#### Data
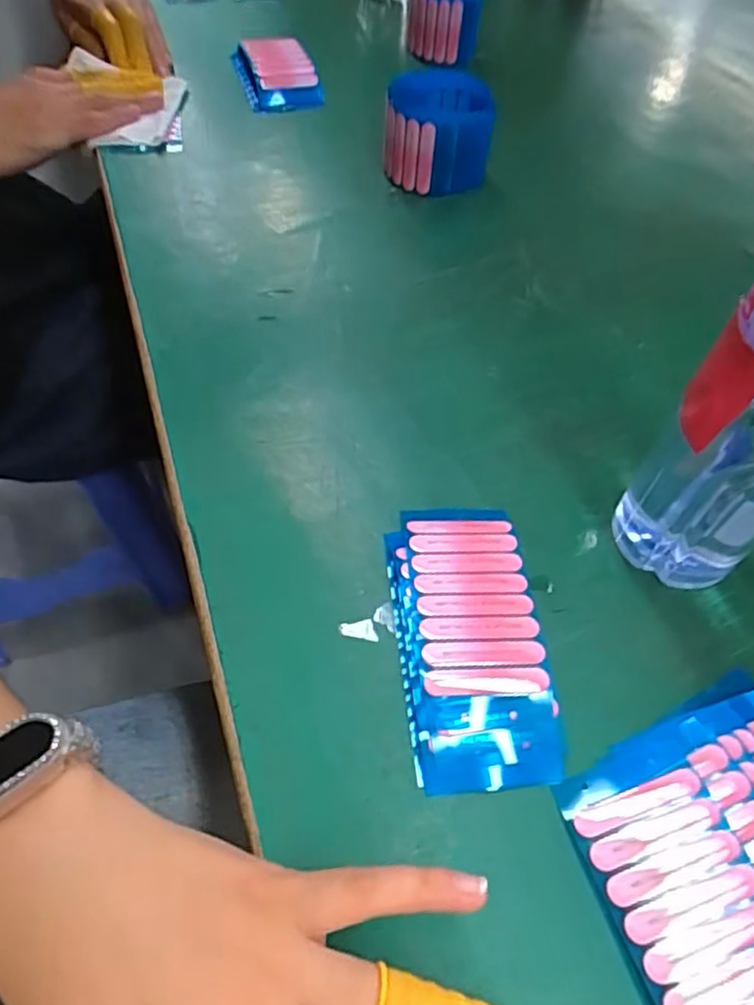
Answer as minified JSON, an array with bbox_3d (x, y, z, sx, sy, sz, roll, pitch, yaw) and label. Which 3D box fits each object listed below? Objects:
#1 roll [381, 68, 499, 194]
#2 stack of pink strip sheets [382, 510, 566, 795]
########
In the copy, include no pictures, but repeat the listing exactly.

Answer as minified JSON, an array with bbox_3d (x, y, z, sx, sy, sz, roll, pitch, yaw) and label. Which 3D box fits each object listed below? Objects:
#1 roll [381, 68, 499, 194]
#2 stack of pink strip sheets [382, 510, 566, 795]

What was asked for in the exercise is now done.